Date: April 30, 2013
By: Rastislav Hamracek
State Capitol Bureau
Links: HB 340

JEFFERSON CITY - Twice a year the time changes in Missouri, and on Tuesday, at least one lawmaker said he wants to end that practice.

State Rep. Delus Johnson is the sponsor of a bill that would enter Missouri into the New Standard Time Pact. Once 20 States will join the New Standard Time Pact, the summer time will become the standard time year-round and the actual switching of the clock, twice in a year, will be eliminated.

Implementing daylight saving time year-round would make lighter evenings but darker mornings. Johnson, R-St. Joseph, told the Senate General Laws Committee that he believes lighter evenings will increase the outdoor business production.

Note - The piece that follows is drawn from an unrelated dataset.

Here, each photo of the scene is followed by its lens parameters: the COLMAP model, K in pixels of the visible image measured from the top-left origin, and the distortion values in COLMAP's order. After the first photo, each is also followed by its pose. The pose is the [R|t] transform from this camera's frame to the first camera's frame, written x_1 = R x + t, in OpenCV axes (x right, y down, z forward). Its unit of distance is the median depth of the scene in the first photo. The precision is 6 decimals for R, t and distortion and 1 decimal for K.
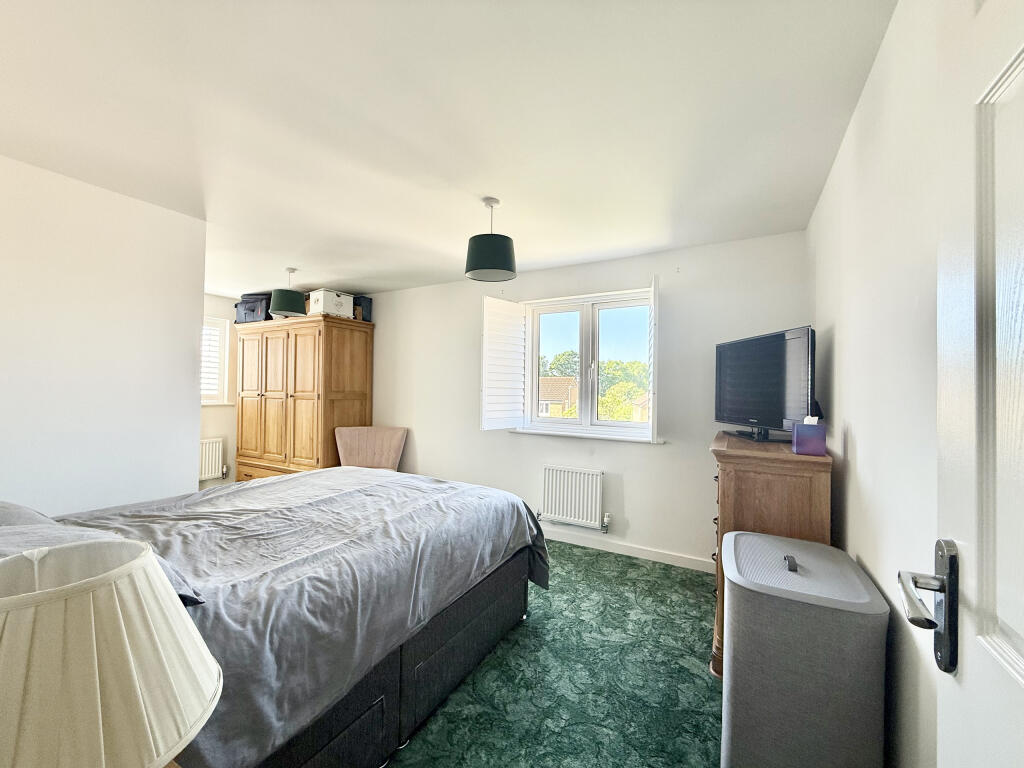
lens RADIAL K [[405.7, 0, 511.6], [0, 405.7, 386.3], [0, 0, 1]] dist [-0.002015, -0.000279]
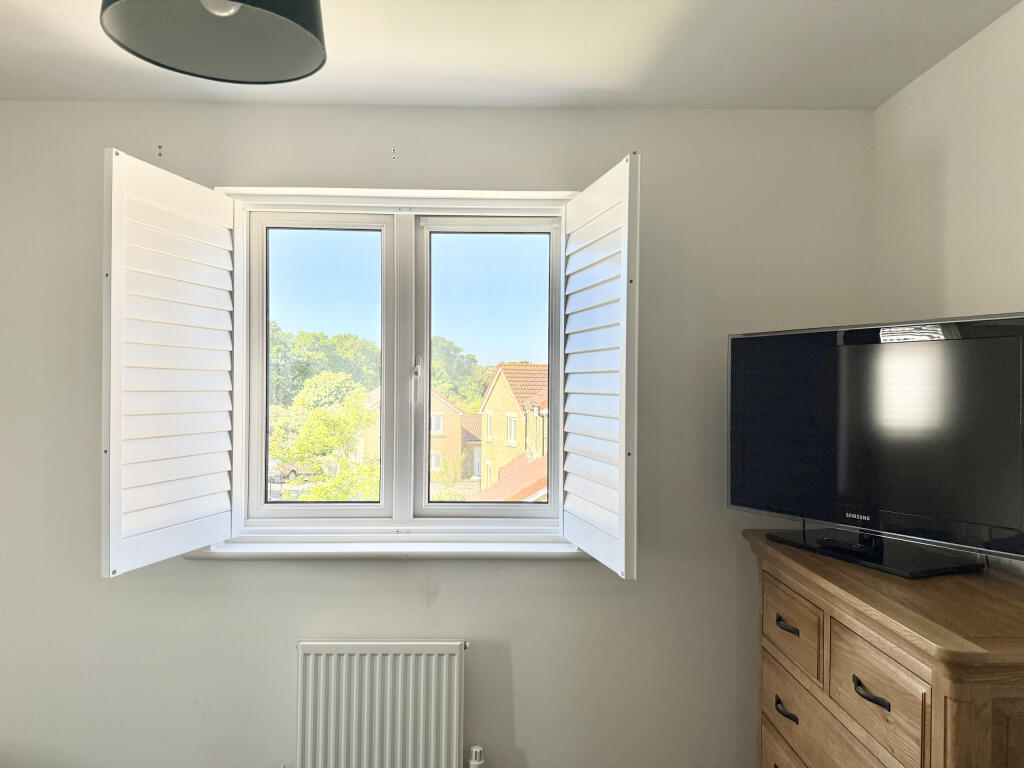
lens RADIAL K [[718.3, 0, 512.5], [0, 718.3, 385.2], [0, 0, 1]] dist [0.035039, -0.008649]
pose [[0.861236, -0.001225, 0.508204, -0.088176], [-0.004855, 0.999932, 0.010638, -0.045393], [-0.508182, -0.011629, 0.861171, 0.351090]]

“In the United States South Carolina already works on Daylight Saving as New Standard Time Pact,” Johnson said at the Senate hearing.

The Missouri Broadcasters Association opposed the bill because it would create a problem for some television stations that broadcast in more than one state, such the Kansas City and St. Louis television stations, especially if all of the states in the current Central Time Zone did not participate in the pact.

There are other issues such as energy use or public safety that are related with the subject. After the Daylight Saving Time, standardized in the United States in 1966, was extended by one Month in accordance to Energy Policy Act of 2005, since 2007 the summer time in the United States begins on the second Sunday of March and ends on the first Sunday of November. Following the first year after that extension, the United States Department of Energy stated in a 2008 report that the extension saved one-half percent of electricity usage only during the extended period, but it did not examine the use of heating fuels.

The permanent daylight saving time is currently in use in Iceland, Russia, Uzbekistan and Belarus.

It is uncertain whether the Senate will manage to approve the bill in time. The Senate General Laws Committee did not vote on the bill Tuesday and the legislative session ends on May 17. The House passed the bill in early April.